Monday, March 28, 2005

The Lovers, The Hermit, The Chariot

I drew three cards for a Tarot reading a couple days ago, asking "When will I understand what life is all about?"

The cards were the Lovers, the Hermit, and the Chariot. What could it possibly mean? I wasn't able to intuit the meaning immediately, so I pondered the answer for a few days until it became clear. (One problem with understanding Tarot is that so many people say so many things about what the cards mean. You can get pretty confused.) It was actually quite simple, really. Just read the cards straight up and there it is. I'll understand what life is all about when there is perfect union between the lone seeker and the master of the physical world. I'm the Lone Seeker; the Hermit is my significator. I figured that the Chariot referred to my husband, who is Mr. Fix-it. So, perfect union between the two of us -- that's a tall order!

But later I got to wondering. What if the Chariot referred to Joe? It could. And the Lovers -- that's our card. The card for Don and me is Temperance, that is, combination of different materials. So, anyway, a few days later I was sitting with my cards, asking questions and drawing one card per question. What would be the significator for Joe, I asked? I drew a card, while thinking "I'm not sure I'll believe this answer." But guess what the answer was -- it was the Chariot.

Wednesday, March 02, 2005

A Stoner Party

The phone rang at 9:30 pm last night. I was right by it so I picked it up on the first ring. My husband must have been waiting for the call as he picked it up on the first ring too. "Hello?" we both said. "Hey Don, it's Joe," said Joe's voice. "Come on over." "All right, see ya," answered my husband. We all hung up. I felt a little shaky. My heart pounded in my chest. Joe's voice! How I used to long to hear that voice! Just hearing it used to make things all better. And now there it was, asking my husband to come over. Don was out the door in ten minutes. I know what Joe wanted -- he wanted someone to smoke pot with. The two of them were having a stoner party.

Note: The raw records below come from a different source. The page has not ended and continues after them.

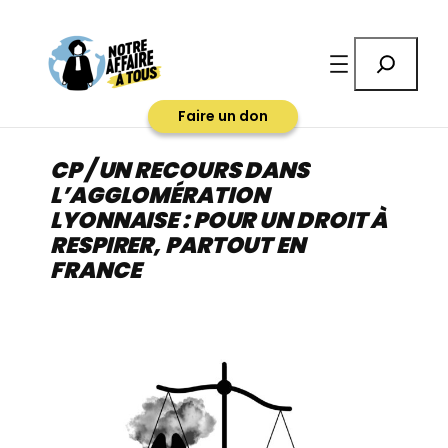
Aller
au
Rechercher
contenu
Faire un don
CP / UN RECOURS DANS
L’AGGLOMÉRATION
LYONNAISE : POUR UN DROIT À
RESPIRER, PARTOUT EN
FRANCE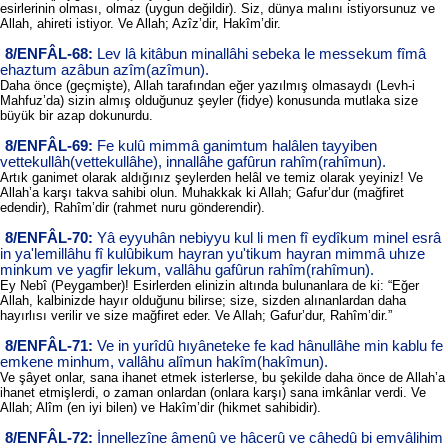
esirlerinin olması, olmaz (uygun değildir). Siz, dünya malını istiyorsunuz ve
Allah, ahireti istiyor. Ve Allah; Azîz’dir, Hakîm’dir.
8/ENFÂL-68:
Lev lâ kitâbun minallâhi sebeka le messekum fîmâ
ehaztum azâbun azîm(azîmun).
Daha önce (geçmişte), Allah tarafından eğer yazılmış olmasaydı (Levh-i
Mahfuz’da) sizin almış olduğunuz şeyler (fidye) konusunda mutlaka size
büyük bir azap dokunurdu.
8/ENFÂL-69:
Fe kulû mimmâ ganimtum halâlen tayyiben
vettekullâh(vettekullâhe), innallâhe gafûrun rahîm(rahîmun).
Artık ganimet olarak aldığınız şeylerden helâl ve temiz olarak yeyiniz! Ve
Allah’a karşı takva sahibi olun. Muhakkak ki Allah; Gafur’dur (mağfiret
edendir), Rahîm’dir (rahmet nuru gönderendir).
8/ENFÂL-70:
Yâ eyyuhân nebiyyu kul li men fî eydîkum minel esrâ
in ya'lemillâhu fî kulûbikum hayran yu'tikum hayran mimmâ uhıze
minkum ve yagfir lekum, vallâhu gafûrun rahîm(rahîmun).
Ey Nebî (Peygamber)! Esirlerden elinizin altında bulunanlara de ki: “Eğer
Allah, kalbinizde hayır olduğunu bilirse; size, sizden alınanlardan daha
hayırlısı verilir ve size mağfiret eder. Ve Allah; Gafur’dur, Rahîm’dir.”
8/ENFÂL-71:
Ve in yurîdû hıyâneteke fe kad hânullâhe min kablu fe
emkene minhum, vallâhu alîmun hakîm(hakîmun).
Ve şâyet onlar, sana ihanet etmek isterlerse, bu şekilde daha önce de Allah’a
ihanet etmişlerdi, o zaman onlardan (onlara karşı) sana imkânlar verdi. Ve
Allah; Alîm (en iyi bilen) ve Hakîm’dir (hikmet sahibidir).
8/ENFÂL-72:
İnnellezîne âmenû ve hâcerû ve câhedû bi emvâlihim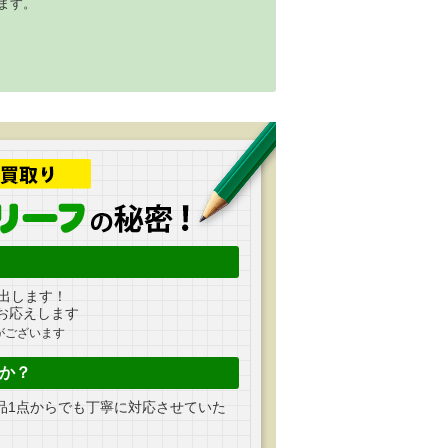
ます。
出します！
お応えします
がございます
か？
品1点からでも丁寧に対応させていた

Tuesday, February 15, 2005

AmeriCorps Pledge

I will get things done for America, to make our people safer, smarter, and healthier.
I will bring Americans together to strengthen our communities.
Faced with apathy, I will take action.
Faced with conflict, I will seek common ground.
Faced with adversity, I will persevere.
I will carry this commitment with me this year and beyond.
I am an AmeriCorps member, and I will get things done.

Monday, February 14, 2005

Eric Cecil's Suicide

Last Friday evening, Eric Cecil tried to kill himself with a drug overdose. He was mostly successful. He wound up in intensive care, his life hanging by a thread, and that thread tied to this earth by high-tech machines. There was no hope, though, and so on Sunday his parents gave permission to remove him from life-support. In this way they finished the job they themselves had started on Friday afternoon, when Eric told them he was gay and they kicked him out of the house. He was sixteen years old and an acquaintance of my children.